The success of the equivalence testing in this study should be considered in relation to the extent of changes in format that were made to the electronic version of the questionnaire. The new format was designed to resemble the original measure as closely as possible, having the same layout and with only minor necessary changes to the instructions. More extensive changes could well affect the Rasch fit statistics.

Two previous studies were identified that have applied IRT to assess measurement equivalence [15, 16]. One of these studies applied Rasch analysis [16]. The results of this latter study were limited to an analysis of DIF by mode of administration and no formal investigation of the impact of the DIF on overall scores was performed. The present study has provided a more detailed approach to assessing equivalence using Rasch analysis and provides a foundation for future studies.

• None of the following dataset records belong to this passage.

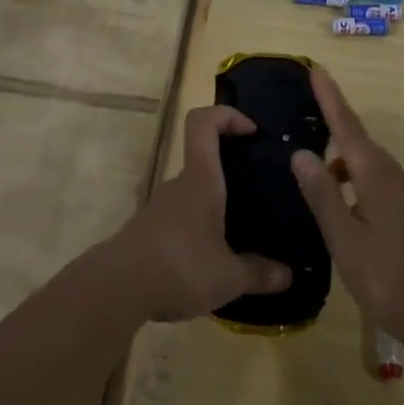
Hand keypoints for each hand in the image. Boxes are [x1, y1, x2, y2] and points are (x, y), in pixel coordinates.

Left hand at [113, 105, 292, 321]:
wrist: (115, 289)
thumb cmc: (178, 266)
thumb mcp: (227, 277)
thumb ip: (259, 274)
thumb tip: (288, 275)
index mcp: (200, 180)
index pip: (203, 123)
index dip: (227, 115)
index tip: (251, 132)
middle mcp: (178, 185)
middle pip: (202, 160)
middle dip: (229, 172)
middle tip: (257, 195)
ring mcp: (158, 207)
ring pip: (191, 194)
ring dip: (212, 207)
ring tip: (238, 236)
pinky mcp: (146, 231)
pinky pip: (178, 220)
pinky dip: (195, 231)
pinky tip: (208, 262)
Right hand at [291, 68, 403, 348]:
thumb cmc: (388, 279)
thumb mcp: (345, 240)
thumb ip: (322, 196)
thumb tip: (301, 153)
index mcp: (376, 177)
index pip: (347, 127)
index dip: (331, 98)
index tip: (316, 69)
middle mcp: (396, 178)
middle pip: (360, 142)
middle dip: (335, 124)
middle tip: (308, 115)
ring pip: (371, 166)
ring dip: (344, 160)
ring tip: (318, 170)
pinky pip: (381, 184)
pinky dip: (358, 181)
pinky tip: (346, 204)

The use of Rasch analysis to test equivalence is likely to increase in the future as it has a number of advantages over CTT approaches. Its use gives considerably more detailed information on the measurement properties of scales allowing true ‘measurement’ equivalence to be determined. Analyses based only on association or comparisons of means have limited ability to detect lack of equivalence. The study design is simpler than randomized cross over designs as only one sample for each format is required. Although two paper and pen versions were used in the present study, this would not be necessary in standard equivalence testing. There is also no need to match samples in terms of disease severity or location at which they were completed.

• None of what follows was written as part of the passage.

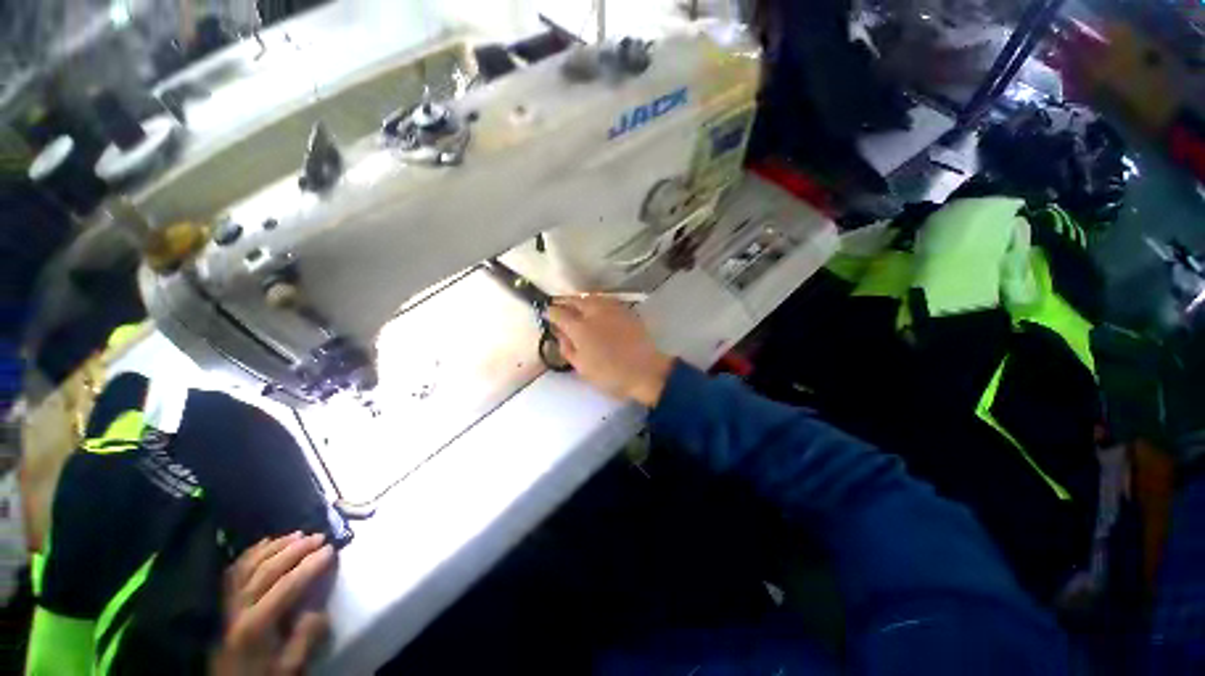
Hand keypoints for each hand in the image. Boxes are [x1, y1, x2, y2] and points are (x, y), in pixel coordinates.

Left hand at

A potential limitation of the Rasch approach is that relatively large sample sizes are needed (approximately 150) for each format. However, similar sample sizes would provide more accurate estimates when applying CTT approaches and it is crucial to know whether different formats are equivalent in many situations. A major limitation of this approach is that relatively few PRO measures fit the Rasch model due to their age and/or the lack of a coherent measurement model. This is actually a weakness of the PRO measures as in such cases it will remain difficult to establish the equivalence of different formats of the measures.

Conclusions

Differences between the performance of the electronic and pen and paper administrations of the CAMPHOR were minor. The results showed how the Rasch model can be used to determine the equivalence of alternative formats of PRO measures.